El próximo 28 de febrero no es una fecha más en el calendario. Por su carácter excepcional, fue elegido como el Día Mundial de las Enfermedades Poco Frecuentes (EPOF), una realidad que en Santiago del Estero afecta a una comunidad silenciosa pero numerosa: se estima que entre 80.000 y 100.000 santiagueños conviven con alguna de estas patologías.
Bajo la premisa de transformar la sombra en luz, la Asociación Civil SIMINISQA y ALAPA SGO impulsan una acción simbólica de alto impacto: que la fachada de la Casa de Gobierno se ilumine de violeta. El color representa esperanza, empatía y acompañamiento para quienes atraviesan largos procesos de diagnóstico y tratamiento.
La paradoja de lo “poco frecuente”
En Argentina, una enfermedad se considera poco frecuente cuando afecta a 1 persona cada 2.000 habitantes. Sin embargo, existen más de 8.000 patologías identificadas bajo esta categoría. En conjunto, representan entre el 8% y el 10% de la población.
Si se toman como referencia los datos del Censo 2022, el impacto en Santiago del Estero es contundente: 1 de cada 10 vecinos podría estar transitando el complejo recorrido de una EPOF.
Un desafío que comienza en la infancia
El 75% de los casos se manifiesta en la edad pediátrica y el 80% tiene origen genético. Se trata, en su mayoría, de enfermedades crónicas y muchas veces degenerativas, lo que implica un fuerte desgaste emocional, económico y social para las familias.
Uno de los principales obstáculos es el diagnóstico tardío.

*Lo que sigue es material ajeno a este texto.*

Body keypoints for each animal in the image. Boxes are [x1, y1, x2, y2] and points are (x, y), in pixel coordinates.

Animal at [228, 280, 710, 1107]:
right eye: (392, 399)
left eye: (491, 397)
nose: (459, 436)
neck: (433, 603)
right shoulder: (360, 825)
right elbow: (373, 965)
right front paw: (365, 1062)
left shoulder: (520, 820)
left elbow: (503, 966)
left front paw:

La baja prevalencia y la diversidad de síntomas suelen generar confusión, lo que deriva en años de consultas y estudios antes de obtener una confirmación precisa. Ese tiempo perdido puede significar oportunidades de tratamiento desaprovechadas.
Claves para comprender las EPOF
- Origen genético: 8 de cada 10 tienen base en el ADN.
- Carácter crónico: acompañan al paciente durante toda su vida.
- Diagnóstico complejo: la rareza de los síntomas retrasa la detección.
Desde las organizaciones remarcan que visibilizar es el primer paso para acortar los tiempos de diagnóstico y promover políticas públicas inclusivas.
“No se trata de enfermedades raras, sino de personas que enfrentan desafíos extraordinarios”, sostienen.